23 October, 2007

Fires (new thread)

[Background here. Updates below]

Unofficial reports range from 14 to 22 homes destroyed in our neighborhood (out of about 150 in the development). But we have no visuals, and no info on which houses were hit.

The source of "14" is unknown [update: it's from an official source]. The "22" number came from someone who asked a police officer who was guarding the road that leads to the development.

I'm firmly telling myself that the above still means at least 85% of the houses are okay. But I'm getting a little sick to my stomach. We had no idea so many homes in the neighborhood were affected.

Here on the base, winds have shifted. It has gone from "faint whiff" to uncomfortable/irritating levels of smoke in the air. However, the fire itself is of zero threat to us.
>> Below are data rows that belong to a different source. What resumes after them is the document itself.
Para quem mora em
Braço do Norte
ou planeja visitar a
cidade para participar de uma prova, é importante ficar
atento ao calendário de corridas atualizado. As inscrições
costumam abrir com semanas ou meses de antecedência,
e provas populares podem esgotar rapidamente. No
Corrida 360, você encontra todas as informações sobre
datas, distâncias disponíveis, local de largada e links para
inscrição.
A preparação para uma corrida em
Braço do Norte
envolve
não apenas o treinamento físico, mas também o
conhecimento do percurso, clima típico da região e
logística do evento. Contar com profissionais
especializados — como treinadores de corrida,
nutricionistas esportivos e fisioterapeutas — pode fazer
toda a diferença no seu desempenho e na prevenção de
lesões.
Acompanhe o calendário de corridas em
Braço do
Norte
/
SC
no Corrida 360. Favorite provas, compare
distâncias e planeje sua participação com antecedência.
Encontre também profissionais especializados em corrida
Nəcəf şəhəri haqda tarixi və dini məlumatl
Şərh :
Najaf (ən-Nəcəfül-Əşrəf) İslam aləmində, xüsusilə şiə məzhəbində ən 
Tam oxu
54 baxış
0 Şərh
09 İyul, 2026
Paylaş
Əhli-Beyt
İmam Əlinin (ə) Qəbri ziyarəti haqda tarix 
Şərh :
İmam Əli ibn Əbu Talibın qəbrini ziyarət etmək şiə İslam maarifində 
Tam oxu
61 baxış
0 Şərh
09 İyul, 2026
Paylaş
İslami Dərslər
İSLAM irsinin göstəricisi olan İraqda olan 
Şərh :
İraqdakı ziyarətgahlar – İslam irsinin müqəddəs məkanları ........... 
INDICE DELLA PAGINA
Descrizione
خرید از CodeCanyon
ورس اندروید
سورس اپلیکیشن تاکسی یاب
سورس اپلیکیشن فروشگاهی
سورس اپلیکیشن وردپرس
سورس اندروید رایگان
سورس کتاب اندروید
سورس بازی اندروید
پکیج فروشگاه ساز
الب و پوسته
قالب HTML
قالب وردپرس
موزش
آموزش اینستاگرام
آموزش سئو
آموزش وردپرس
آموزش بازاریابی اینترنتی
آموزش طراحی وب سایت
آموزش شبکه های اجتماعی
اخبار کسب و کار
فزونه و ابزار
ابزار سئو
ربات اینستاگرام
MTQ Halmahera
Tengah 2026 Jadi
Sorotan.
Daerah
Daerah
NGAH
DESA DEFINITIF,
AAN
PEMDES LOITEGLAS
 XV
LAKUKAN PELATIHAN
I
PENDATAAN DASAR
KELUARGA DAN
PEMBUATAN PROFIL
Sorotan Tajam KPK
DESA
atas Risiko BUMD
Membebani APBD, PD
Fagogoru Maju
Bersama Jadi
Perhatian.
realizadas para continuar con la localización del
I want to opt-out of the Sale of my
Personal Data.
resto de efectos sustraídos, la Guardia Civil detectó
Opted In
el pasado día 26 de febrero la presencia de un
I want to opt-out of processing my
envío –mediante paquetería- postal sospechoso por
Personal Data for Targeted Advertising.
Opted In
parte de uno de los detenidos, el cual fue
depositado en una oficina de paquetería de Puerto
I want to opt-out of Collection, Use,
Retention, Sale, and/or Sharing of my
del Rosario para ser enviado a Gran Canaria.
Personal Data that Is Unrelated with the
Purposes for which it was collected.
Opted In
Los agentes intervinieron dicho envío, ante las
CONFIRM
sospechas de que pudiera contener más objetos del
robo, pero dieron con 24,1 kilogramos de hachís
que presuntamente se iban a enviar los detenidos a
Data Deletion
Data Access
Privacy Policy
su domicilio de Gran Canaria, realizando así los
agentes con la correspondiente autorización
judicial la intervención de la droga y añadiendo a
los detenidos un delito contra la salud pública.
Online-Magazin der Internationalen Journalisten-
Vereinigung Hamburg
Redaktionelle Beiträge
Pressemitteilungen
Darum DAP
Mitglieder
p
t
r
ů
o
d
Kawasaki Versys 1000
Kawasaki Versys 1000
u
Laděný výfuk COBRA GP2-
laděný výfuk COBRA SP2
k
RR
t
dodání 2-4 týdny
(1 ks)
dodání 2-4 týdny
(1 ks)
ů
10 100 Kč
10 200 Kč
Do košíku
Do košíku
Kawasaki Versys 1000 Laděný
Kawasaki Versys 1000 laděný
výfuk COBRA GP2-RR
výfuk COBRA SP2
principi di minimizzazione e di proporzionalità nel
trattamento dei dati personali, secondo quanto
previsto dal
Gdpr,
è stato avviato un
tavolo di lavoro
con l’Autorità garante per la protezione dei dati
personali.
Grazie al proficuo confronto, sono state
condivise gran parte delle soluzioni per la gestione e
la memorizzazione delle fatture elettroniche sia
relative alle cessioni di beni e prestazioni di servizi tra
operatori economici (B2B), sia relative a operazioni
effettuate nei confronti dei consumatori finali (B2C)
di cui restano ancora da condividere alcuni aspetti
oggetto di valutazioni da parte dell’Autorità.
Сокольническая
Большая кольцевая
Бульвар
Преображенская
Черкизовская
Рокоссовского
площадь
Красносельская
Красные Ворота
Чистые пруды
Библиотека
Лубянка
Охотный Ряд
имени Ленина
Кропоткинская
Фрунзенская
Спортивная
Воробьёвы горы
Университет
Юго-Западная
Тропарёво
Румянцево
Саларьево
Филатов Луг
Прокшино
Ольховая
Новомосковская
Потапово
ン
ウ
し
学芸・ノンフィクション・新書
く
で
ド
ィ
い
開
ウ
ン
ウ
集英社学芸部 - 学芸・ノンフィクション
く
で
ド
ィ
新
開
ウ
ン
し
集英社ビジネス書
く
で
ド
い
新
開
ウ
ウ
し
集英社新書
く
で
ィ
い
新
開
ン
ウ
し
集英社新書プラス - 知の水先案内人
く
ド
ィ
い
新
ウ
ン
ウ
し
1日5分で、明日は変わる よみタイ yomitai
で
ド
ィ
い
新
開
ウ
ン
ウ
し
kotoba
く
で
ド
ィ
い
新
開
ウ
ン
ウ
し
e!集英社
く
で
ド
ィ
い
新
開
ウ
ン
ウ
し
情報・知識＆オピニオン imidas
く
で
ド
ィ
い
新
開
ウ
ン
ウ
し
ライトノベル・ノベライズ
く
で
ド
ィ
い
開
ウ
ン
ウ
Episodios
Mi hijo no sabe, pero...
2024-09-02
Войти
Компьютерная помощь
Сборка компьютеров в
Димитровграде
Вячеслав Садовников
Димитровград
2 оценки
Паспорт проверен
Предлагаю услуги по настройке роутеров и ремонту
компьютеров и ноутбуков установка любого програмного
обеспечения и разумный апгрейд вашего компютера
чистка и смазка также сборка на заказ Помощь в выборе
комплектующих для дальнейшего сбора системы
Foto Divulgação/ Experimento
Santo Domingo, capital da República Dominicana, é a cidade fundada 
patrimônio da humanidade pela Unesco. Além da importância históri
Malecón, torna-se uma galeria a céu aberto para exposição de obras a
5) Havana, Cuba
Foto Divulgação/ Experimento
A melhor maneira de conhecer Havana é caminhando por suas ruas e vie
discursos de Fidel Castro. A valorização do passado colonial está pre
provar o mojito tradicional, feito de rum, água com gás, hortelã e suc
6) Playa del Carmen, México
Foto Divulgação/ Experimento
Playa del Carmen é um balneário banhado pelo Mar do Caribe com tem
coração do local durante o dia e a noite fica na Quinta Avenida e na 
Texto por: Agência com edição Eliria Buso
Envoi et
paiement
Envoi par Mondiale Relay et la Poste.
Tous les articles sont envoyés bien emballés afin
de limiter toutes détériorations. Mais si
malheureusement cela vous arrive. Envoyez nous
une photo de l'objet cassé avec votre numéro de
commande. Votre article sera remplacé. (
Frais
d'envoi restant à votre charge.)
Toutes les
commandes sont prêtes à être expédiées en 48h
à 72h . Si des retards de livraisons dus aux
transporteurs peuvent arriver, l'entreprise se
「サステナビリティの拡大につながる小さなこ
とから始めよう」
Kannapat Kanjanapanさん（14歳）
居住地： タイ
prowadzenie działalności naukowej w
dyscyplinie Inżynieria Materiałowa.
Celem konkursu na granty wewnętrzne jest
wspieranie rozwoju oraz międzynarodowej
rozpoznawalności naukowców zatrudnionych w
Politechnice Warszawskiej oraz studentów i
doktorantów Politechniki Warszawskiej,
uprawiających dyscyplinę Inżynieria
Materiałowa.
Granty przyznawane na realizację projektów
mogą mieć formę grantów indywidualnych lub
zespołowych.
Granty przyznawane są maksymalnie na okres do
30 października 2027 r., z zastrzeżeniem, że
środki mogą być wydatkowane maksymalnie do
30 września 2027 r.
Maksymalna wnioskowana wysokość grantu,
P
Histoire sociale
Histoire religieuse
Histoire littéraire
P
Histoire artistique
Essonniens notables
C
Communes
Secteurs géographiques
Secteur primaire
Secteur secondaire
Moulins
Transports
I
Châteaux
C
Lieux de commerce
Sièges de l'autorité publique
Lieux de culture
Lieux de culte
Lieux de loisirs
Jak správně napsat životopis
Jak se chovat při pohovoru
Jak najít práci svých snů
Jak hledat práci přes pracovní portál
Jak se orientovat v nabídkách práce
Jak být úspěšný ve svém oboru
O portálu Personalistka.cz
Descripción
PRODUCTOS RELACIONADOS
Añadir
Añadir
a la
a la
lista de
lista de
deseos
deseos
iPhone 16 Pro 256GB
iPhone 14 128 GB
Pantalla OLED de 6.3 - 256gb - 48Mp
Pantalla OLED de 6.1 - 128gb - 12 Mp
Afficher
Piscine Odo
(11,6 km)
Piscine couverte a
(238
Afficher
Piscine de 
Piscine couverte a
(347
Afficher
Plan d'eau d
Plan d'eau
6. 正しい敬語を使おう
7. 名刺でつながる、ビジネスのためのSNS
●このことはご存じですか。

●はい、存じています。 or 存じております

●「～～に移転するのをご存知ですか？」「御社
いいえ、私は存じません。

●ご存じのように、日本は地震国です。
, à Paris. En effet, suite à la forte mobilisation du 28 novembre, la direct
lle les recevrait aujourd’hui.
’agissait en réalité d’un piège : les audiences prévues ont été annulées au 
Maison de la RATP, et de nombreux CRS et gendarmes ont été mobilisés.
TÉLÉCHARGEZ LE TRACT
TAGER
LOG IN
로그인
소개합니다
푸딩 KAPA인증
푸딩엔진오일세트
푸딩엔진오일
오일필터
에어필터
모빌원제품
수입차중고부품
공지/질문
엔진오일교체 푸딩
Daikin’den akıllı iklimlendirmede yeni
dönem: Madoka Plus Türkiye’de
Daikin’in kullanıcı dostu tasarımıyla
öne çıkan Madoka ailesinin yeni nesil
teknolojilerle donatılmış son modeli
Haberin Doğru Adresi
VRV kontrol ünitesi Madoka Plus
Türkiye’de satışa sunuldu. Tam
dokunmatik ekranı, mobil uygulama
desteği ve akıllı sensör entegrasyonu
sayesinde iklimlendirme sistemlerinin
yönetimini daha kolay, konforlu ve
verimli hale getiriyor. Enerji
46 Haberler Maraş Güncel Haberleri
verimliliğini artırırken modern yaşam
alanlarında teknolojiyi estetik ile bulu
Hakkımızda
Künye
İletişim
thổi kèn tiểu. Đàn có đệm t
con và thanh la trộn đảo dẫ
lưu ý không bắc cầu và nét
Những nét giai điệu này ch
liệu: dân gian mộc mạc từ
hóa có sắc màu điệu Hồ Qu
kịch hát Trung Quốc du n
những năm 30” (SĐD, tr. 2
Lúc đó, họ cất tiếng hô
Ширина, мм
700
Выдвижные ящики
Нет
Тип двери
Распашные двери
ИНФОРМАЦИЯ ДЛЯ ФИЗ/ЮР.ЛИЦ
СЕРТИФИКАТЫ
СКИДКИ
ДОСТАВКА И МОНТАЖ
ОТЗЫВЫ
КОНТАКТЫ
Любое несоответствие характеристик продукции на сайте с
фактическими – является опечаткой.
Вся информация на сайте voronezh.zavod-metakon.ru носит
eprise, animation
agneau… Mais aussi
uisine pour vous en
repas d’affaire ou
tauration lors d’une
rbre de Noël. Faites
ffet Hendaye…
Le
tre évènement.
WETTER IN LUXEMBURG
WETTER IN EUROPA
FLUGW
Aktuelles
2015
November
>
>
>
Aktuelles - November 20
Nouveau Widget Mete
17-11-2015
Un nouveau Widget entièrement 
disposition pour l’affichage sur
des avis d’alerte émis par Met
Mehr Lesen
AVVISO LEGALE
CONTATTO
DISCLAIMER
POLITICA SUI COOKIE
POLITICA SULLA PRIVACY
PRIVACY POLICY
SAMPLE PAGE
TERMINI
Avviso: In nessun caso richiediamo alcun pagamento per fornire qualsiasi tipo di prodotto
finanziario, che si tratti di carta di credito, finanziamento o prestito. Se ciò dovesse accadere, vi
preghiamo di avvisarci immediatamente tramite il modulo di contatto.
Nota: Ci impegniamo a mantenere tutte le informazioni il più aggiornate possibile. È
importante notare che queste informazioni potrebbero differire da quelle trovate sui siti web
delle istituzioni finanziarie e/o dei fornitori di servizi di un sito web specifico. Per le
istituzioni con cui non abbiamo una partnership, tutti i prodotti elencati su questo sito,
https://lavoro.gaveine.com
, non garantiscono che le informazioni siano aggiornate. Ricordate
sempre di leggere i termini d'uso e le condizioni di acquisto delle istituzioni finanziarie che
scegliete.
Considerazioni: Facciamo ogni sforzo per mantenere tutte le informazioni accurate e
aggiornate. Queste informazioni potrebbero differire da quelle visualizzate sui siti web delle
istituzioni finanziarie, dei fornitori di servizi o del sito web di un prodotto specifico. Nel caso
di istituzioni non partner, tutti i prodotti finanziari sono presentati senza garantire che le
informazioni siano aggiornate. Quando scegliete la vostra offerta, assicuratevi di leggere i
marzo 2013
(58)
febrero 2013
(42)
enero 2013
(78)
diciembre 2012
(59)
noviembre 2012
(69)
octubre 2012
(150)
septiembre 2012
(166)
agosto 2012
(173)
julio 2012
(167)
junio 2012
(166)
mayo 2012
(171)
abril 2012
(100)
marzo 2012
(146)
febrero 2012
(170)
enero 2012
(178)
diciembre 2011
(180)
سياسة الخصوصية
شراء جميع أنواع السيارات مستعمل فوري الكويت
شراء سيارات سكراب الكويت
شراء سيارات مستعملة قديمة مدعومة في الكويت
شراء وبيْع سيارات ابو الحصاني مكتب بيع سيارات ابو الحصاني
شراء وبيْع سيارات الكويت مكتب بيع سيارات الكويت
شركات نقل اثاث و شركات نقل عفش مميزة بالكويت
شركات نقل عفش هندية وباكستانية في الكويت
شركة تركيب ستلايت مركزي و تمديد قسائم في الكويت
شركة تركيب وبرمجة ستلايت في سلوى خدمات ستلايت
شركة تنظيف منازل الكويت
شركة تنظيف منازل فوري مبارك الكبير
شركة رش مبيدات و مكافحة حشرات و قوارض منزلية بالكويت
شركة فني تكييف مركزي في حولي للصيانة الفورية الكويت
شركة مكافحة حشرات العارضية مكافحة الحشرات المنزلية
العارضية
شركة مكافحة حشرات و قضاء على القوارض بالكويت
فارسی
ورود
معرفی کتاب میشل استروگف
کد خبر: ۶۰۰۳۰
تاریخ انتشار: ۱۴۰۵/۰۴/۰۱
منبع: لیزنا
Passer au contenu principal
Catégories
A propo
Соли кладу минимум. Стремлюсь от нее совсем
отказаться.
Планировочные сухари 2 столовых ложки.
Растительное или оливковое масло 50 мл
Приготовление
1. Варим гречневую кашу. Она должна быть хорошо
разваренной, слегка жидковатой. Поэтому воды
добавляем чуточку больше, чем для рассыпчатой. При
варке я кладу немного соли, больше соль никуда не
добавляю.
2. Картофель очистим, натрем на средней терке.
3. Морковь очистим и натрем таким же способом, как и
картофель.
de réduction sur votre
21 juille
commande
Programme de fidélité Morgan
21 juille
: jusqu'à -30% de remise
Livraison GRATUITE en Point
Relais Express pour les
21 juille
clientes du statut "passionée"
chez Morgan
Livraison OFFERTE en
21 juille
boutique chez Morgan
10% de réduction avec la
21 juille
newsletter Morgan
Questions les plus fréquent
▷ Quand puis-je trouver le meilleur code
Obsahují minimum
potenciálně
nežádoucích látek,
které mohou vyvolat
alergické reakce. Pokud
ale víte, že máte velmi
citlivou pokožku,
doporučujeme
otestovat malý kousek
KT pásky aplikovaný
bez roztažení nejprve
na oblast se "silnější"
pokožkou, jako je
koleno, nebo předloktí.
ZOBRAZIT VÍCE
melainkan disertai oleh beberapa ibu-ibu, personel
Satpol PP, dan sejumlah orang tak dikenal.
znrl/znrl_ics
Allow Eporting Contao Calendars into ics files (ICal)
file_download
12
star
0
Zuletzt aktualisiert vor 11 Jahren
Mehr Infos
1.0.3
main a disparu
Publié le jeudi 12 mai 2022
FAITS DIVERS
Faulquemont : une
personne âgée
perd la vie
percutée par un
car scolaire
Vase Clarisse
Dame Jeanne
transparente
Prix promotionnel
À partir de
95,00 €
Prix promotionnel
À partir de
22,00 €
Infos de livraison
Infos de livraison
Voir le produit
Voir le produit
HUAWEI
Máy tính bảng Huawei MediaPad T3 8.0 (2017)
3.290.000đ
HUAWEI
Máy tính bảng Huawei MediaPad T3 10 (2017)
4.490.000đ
UPDATE: 0730. According to officials, it will be at least 24 hours before we are allowed to return.

UPDATE II: 1000. Good news? When crossing the info in a partial list of burned homes released by the city with other known data points, it seems to be likely that the fire passed across the southernmost edge of our development, east to west. We live more toward the north side, so there is reason to hope...

Air quality is becoming increasingly bad here on the base. We are heading inland to for a quick shopping trip; perhaps a mask is in order.

UPDATE III: 1900. More good news? We are getting conflcting reports, but a friend of our landlord was on the road in front of our subdivision and says that while she saw scorched earth, she didn't see any burned homes. It was smoky and the development runs up a steep hill with some large trees that may obscure the view a bit from the bottom. But our home is one of the more easily seen, as it is high on the hill (she doesn't know which is ours). There are many reasons to doubt the development is untouched, but we are gathering more and more elements of a positive picture. We may be able to see for ourselves tomorrow.

A solid onshore breeze has developed; the air quality is vastly improved in my locale, and that breeze will have a powerful, positive effect on firefighting efforts. While many places are still burning (two spots are still very bad), the weather is cooperating and the worst is likely behind us. I can practically feel the region relax just a little. No guarantees, but officials talk as if many people will return to their homes tomorrow afternoon.

On the topic of air quality, here is a view of the late-afternoon sun on what should've been a crystal-clear, Santa Ana day...

UPDATE IV: 2000. Official city reports say that homes burned in a development abutting ours, but no mention of homes in ours. So far, we have homes on burn lists from the directly-adjacent east, north and west of us, but nothing in our subdivision. Combined with the reports above... dare we hope?

UPDATE V: Wednesday 0700. My theory in Update II holds, and hope grows. The burn list released last night seems to indicate that the fire passed directly south of our subdivision. The neighborhood to the south (across a two-lane road) suffered significant damage, but not a single house in our subdivision is on the list. Perhaps that southern neighborhood is where the "14-22" number came from? By tracking addresses, we can see that the fire swooped through the undeveloped area to our southeast, flattened the eastern edge of the development there, then hop-scotched westward through the rest of the homes directly south of us. I'm stifling my burgeoning optimism for fear of being devastatingly wrong.

The city is saying we will know before noon if "some" areas will be reopened. Even if they are, we may have to stay here on base because utilities are expected to be down. There are hundreds of thousands in our situation, and worse (over 1300 homes destroyed and two fires still burning strong).

I can't quite wrap my brain around the idea that we could be "okay." And then there is that little voice that points out that we are essentially happy that others are among the "14-22." I don't like to think about that. It occurred to me yesterday that this is a very pale shadow of what military families go through with casualty reports.